Contadores deverão denunciar os próprios clientes


Num gesto de aparente autossabotagem o Conselho Federal de Contabilidade pode ter criado para os contadores a obrigação de denunciar os próprios clientes, tudo em nome de um senso ético discutível.

O descuido foi previsto na Resolução CFC nº 1.445/2013, ato administrativo por meio do qual o órgão disciplinou os efeitos dos artigos 9, 10 e 11 da lei nº 9.613/1998, com alterações até a Lei nº 12.683/2012.

Pelo texto em vigor, se, por exemplo, um dos clientes da contabilidade comprar ou vender ativos que não façam parte de seu objeto social, dentre outras situações, deverá denunciar a operação ao Conselho de Controle de Atividades Financeiras - COAF.

De fato, o profissional da contabilidade não deve ser cúmplice de condutas criminosas, muito menos se esforçar para dissimular os ilícitos que forem, porventura, praticados por sua clientela.

Entretanto, isso não significa que deva, sem o apoio de um mandado judicial, quebrar o compromisso de sigilo que assume com aquele que lhe contrata.

Naturalmente, percebendo que o cliente não tem nem deseja desenvolver o grau de organização que é adequado à prestação de serviços de qualidade, o recomendável é que rescinda o contrato; sem, contudo, inviabilizar o exercício do contraditório e da ampla defesa daquele junto ao qual atuou como um dos prepostos.

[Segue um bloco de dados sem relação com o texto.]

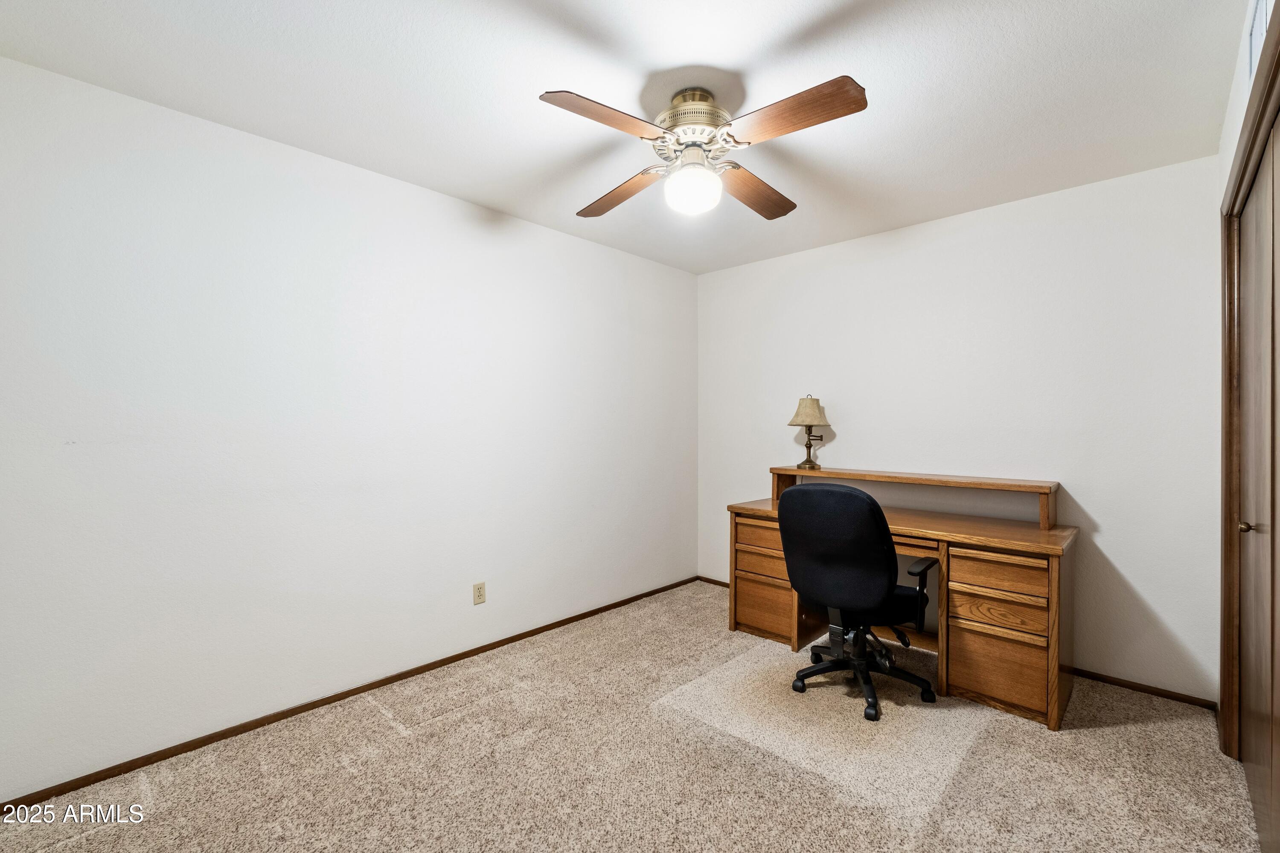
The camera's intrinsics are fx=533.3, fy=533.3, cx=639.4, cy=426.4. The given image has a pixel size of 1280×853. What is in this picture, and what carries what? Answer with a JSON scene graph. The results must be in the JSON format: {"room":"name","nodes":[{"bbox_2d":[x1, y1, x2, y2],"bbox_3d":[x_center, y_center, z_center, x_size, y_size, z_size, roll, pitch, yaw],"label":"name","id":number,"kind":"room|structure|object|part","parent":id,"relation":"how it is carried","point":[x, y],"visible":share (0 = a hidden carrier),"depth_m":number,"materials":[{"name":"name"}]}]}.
{"room":"office","nodes":[
{"label":"office","id":0,"kind":"room"},
{"bbox_2d":[0,54,697,802],"bbox_3d":[-1.009,0.029,2.870,0.121,2.448,4.216,0,0,44],"label":"left wall","id":1,"kind":"structure","parent":0,"point":[572,242],"depth_m":2.24,"materials":[{"name":"white paint"}]},
{"bbox_2d":[0,574,702,814],"bbox_3d":[-0.951,1.226,2.845,0.013,0.056,3.904,0,0,44],"label":"baseboard","id":2,"kind":"structure","parent":1,"relation":"attached to","point":[164,757],"depth_m":2.25,"materials":[{"name":"brown wood"}]},
{"bbox_2d":[472,581,486,605],"bbox_3d":[-0.873,0.908,2.906,0.008,0.115,0.070,0,0,44],"label":"wall outlet","id":3,"kind":"object","parent":1,"relation":"attached to","point":[479,593],"visible":0.98,"depth_m":2.90,"materials":[{"name":"beige plastic"}]},
{"bbox_2d":[0,0,1241,274],"bbox_3d":[0.170,-1.234,1.793,3.279,0.102,4.164,0,0,44],"label":"ceiling","id":4,"kind":"structure","parent":0,"point":[710,58],"depth_m":1.86,"materials":[{"name":"white paint"}]},
{"bbox_2d":[537,78,869,223],"bbox_3d":[0.215,-1.000,1.933,1.033,0.401,1.025,0,0,0],"label":"ceiling fan","id":5,"kind":"object","parent":4,"relation":"hanging from","point":[860,108],"visible":0.99,"depth_m":1.84,"materials":[{"name":"metal"}]},
{"bbox_3d":[-0.104,-0.946,1.674,0.450,0.048,0.245,0,0,-40],"label":"blade","id":6,"kind":"part","parent":5,"relation":"part of","materials":[{"name":"brown wood"}]},
{"bbox_3d":[-0.089,-0.933,2.162,0.281,0.057,0.435,0,0,-12],"label":"blade","id":7,"kind":"part","parent":5,"relation":"part of","materials":[{"name":"brown wood"}]},
{"bbox_2d":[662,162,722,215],"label":"fan light","id":8,"kind":"object","parent":5,"relation":"attached to","point":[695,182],"visible":0.99,"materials":[{"name":"white glass"}]},
{"bbox_3d":[0.195,-1.083,1.941,0.261,0.197,0.259,0,0,43],"label":"motor housing","id":9,"kind":"part","parent":5,"relation":"part of","materials":[{"name":"metal"}]},
{"bbox_3d":[0.462,-0.932,2.158,0.233,0.055,0.484,0,0,25],"label":"blade","id":10,"kind":"part","parent":5,"relation":"part of","materials":[{"name":"brown wood"}]},
{"bbox_3d":[0.455,-0.951,1.672,0.476,0.051,0.236,0,0,43],"label":"blade","id":11,"kind":"part","parent":5,"relation":"part of","materials":[{"name":"brown wood"}]},
{"bbox_2d":[0,578,1267,852],"bbox_3d":[0.163,1.306,1.713,3.539,0.099,4.148,0,0,44],"label":"carpet floor","id":12,"kind":"structure","parent":0,"point":[419,740],"depth_m":1.95,"materials":[{"name":"beige carpet"}]},
{"bbox_2d":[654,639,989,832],"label":"chair mat","id":13,"kind":"object","parent":12,"relation":"on","point":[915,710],"visible":0.77,"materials":[{"name":"clear plastic"}]},
{"bbox_2d":[777,481,941,721],"bbox_3d":[1.039,0.749,2.549,0.700,1.003,0.691,0,0,44],"label":"office chair","id":14,"kind":"object","parent":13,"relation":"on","point":[835,493],"visible":0.99,"depth_m":2.34,"materials":[{"name":"black fabric"}]},
{"bbox_3d":[1.049,1.104,2.569,0.548,0.330,0.532,0,0,44],"label":"base","id":15,"kind":"part","parent":14,"relation":"part of","materials":[{"name":"black plastic"}]},
{"bbox_3d":[1.256,0.762,2.451,0.175,0.290,0.220,0,0,44],"label":"armrest","id":16,"kind":"part","parent":14,"relation":"part of","materials":[{"name":"black plastic"}]},
{"bbox_2d":[727,470,1075,731],"bbox_3d":[1.317,0.775,2.933,1.600,0.951,0.683,0,0,44],"label":"desk","id":17,"kind":"object","parent":12,"relation":"on","point":[760,583],"visible":0.8,"depth_m":2.44,"materials":[{"name":"brown wood"}]},
{"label":"drawer","id":18,"kind":"part","parent":17,"relation":"part of","materials":[{"name":"brown wood"}]},
{"bbox_3d":[0.718,0.787,3.037,0.338,0.120,0.109,0,0,44],"label":"drawer","id":19,"kind":"part","parent":17,"relation":"part of","materials":[{"name":"brown wood"}]},
{"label":"drawer","id":20,"kind":"part","parent":17,"relation":"part of","materials":[{"name":"brown wood"}]},
{"bbox_3d":[0.798,0.867,3.138,0.472,0.683,0.468,0,0,44],"label":"pedestal","id":21,"kind":"part","parent":17,"relation":"part of","materials":[{"name":"brown wood"}]},
{"bbox_2d":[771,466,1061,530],"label":"desk shelf","id":22,"kind":"object","parent":17,"relation":"on","point":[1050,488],"visible":0.93,"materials":[{"name":"brown wood"}]},
{"bbox_2d":[788,392,829,469],"bbox_3d":[1.081,0.032,3.424,0.240,0.484,0.240,0,0,44],"label":"table lamp","id":23,"kind":"object","parent":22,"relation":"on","point":[810,406],"visible":0.99,"depth_m":3.37,"materials":[{"name":"metal"}]},
{"bbox_3d":[1.101,-0.106,3.487,0.282,0.187,0.282,0,0,24],"label":"lampshade","id":24,"kind":"part","parent":23,"relation":"part of","materials":[{"name":"beige fabric"}]},
{"bbox_3d":[1.526,0.641,2.281,0.352,0.135,0.085,0,0,44],"label":"drawer","id":25,"kind":"part","parent":17,"relation":"part of","materials":[{"name":"brown wood"}]},
{"bbox_3d":[1.534,0.799,2.297,0.323,0.108,0.080,0,0,44],"label":"drawer","id":26,"kind":"part","parent":17,"relation":"part of","materials":[{"name":"brown wood"}]},
{"bbox_3d":[1.529,1.034,2.292,0.327,0.247,0.058,0,0,44],"label":"drawer","id":27,"kind":"part","parent":17,"relation":"part of","materials":[{"name":"brown wood"}]},
{"bbox_2d":[698,152,1224,702],"bbox_3d":[1.556,0.024,3.336,3.030,2.459,0.119,0,0,44],"label":"back wall","id":28,"kind":"structure","parent":0,"point":[1138,575],"depth_m":2.78,"materials":[{"name":"white paint"}]},
{"bbox_2d":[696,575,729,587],"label":"baseboard","id":29,"kind":"structure","parent":28,"relation":"attached to","point":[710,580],"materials":[{"name":"brown wood"}]},
{"bbox_2d":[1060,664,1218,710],"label":"baseboard","id":30,"kind":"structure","parent":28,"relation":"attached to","point":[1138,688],"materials":[{"name":"brown wood"}]},
{"bbox_2d":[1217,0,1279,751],"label":"right wall","id":31,"kind":"structure","parent":0,"point":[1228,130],"depth_m":1.83,"materials":[{"name":"white paint"}]},
{"bbox_2d":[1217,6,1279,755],"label":"door frame","id":32,"kind":"structure","parent":31,"relation":"attached to","point":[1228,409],"depth_m":2.00,"materials":[{"name":"brown wood"}]},
{"bbox_2d":[1236,108,1279,852],"bbox_3d":[1.805,0.215,1.520,0.090,2.069,1.421,0,0,44],"label":"closet door","id":33,"kind":"structure","parent":31,"relation":"in","point":[1261,187],"depth_m":1.69,"materials":[{"name":"brown wood"}]},
{"bbox_2d":[1248,0,1273,78],"bbox_3d":[1.650,-1.074,1.412,0.014,0.204,0.404,0,0,44],"label":"air vent","id":34,"kind":"object","parent":31,"relation":"attached to","point":[1256,30],"visible":0.63,"depth_m":1.47,"materials":[{"name":"white"}]}
]}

Longe de tornar a profissão ainda mais respeitável, o Conselho Federal a colocou sob suspeita, pois, doravante, os contratantes não poderão mais submeter todas as operações aos cuidados de sua própria contabilidade... Deverão, ao menos, repensar a terceirização desses serviços.

O curioso é que nem o COAF almejou tanto. Bastaria aos dirigentes e estudiosos do Conselho Federal de Contabilidade terem dedicado um pouco mais de atenção à leitura de uma das manifestações do órgão de controle das atividades financeiras:
Art. 1º A presente Resolução tem por objetivo estabelecer normas gerais de prevenção à lavagem de dinheiro e ao financiamento do terrorismo, sujeitando-se ao seu cumprimento as pessoas físicas ou jurídicas não submetidas à regulação de órgão próprio regulador que prestem, mesmo que eventualmente, serviços de assessoria, consultoria, contadoria, auditoria, aconselhamento ou assistência, de qualquer natureza, nas seguintes operações... (Resolução COAF nº 24/2013) (grifos inexistentes no original)

Em outros termos, havendo a regulação por órgão próprio este ficaria livre para estabelecer as diretrizes aos seus, ainda que em sentido diverso, aliás, como acabou acontecendo no âmbito da Ordem dos Advogados do Brasil - OAB.

Assim sendo, o empresariado e seus departamentos jurídicos devem se deter sobre o caso e analisar o curso de ações mais indicado, em função das particularidades envolvidas, preferencialmente rio acima. Afinal, o Direito não socorre aos que dormem.